On peut constater que ces mêmes lignes décrivent précisément l’œuvre de Lévinas dans la mesure où celle-ci continue à ébranler et inquiéter les demeures et les lieux habituels de la philosophie, dérangeant l’ordre de tous ceux qui croient avoir trouvé leur port. Sa pensée est " étrangère à tout mandarinat ", universitaire et extra-universitaire à la fois. Préférant l’ombre à la lumière aveuglante, Lévinas met au centre les confins de la philosophie, se préoccupant de ce qu’elle omet de " dire ", de ce qu’elle efface à travers son " dit ".

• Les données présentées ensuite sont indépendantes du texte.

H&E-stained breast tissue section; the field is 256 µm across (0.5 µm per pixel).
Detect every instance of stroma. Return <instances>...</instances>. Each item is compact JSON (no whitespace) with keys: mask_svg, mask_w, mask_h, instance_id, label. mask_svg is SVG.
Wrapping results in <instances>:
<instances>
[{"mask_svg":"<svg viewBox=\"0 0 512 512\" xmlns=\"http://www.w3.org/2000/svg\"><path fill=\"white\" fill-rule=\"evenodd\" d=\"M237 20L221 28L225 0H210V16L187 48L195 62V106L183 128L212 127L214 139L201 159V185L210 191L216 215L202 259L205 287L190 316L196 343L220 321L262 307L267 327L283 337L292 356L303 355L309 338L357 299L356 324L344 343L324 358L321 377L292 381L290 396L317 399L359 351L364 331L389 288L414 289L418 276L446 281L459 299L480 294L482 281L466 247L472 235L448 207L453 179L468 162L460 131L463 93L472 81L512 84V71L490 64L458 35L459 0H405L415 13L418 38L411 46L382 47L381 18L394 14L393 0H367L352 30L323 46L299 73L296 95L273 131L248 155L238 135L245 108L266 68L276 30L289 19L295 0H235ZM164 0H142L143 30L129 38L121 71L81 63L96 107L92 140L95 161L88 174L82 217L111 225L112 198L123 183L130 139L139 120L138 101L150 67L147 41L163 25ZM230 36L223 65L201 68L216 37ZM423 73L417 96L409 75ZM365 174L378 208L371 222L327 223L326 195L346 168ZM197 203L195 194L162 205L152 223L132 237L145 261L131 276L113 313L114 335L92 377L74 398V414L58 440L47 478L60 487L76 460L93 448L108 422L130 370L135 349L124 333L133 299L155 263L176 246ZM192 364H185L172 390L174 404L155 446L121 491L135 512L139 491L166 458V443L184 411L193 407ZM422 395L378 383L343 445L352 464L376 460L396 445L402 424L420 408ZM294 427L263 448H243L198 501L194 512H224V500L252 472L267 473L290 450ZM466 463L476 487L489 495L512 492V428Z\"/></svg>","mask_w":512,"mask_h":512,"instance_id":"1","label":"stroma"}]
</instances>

Il s’agit de dégager de ce "dit" de la représentation – qui implique le sens figé et freine le mouvement de la signification – un "dire" exprimant un domaine de la pensée qui est en excès par rapport au savoir et à la thématisation: excès de l’expression. D’ores et déjà expression excessive, la pensée de Lévinas ne craint ni les terrains glissants, ni les apories, préférant la faille et l’échec philosophiques à la réussite, au Savoir et à la synthèse (2). L’enjeu consiste à défaire la relation sujet-objet et le primat de la conscience, de l’ego et de la présence, afin de pouvoir prêter l’oreille au " dire " d’une sensibilité primaire et inépuisable, d’une corporéité qui n’est pas de l’ordre de la possession, mais témoignage d’une sensibilité sans retour à la maîtrise d’un "je pense, donc tu n’es pas".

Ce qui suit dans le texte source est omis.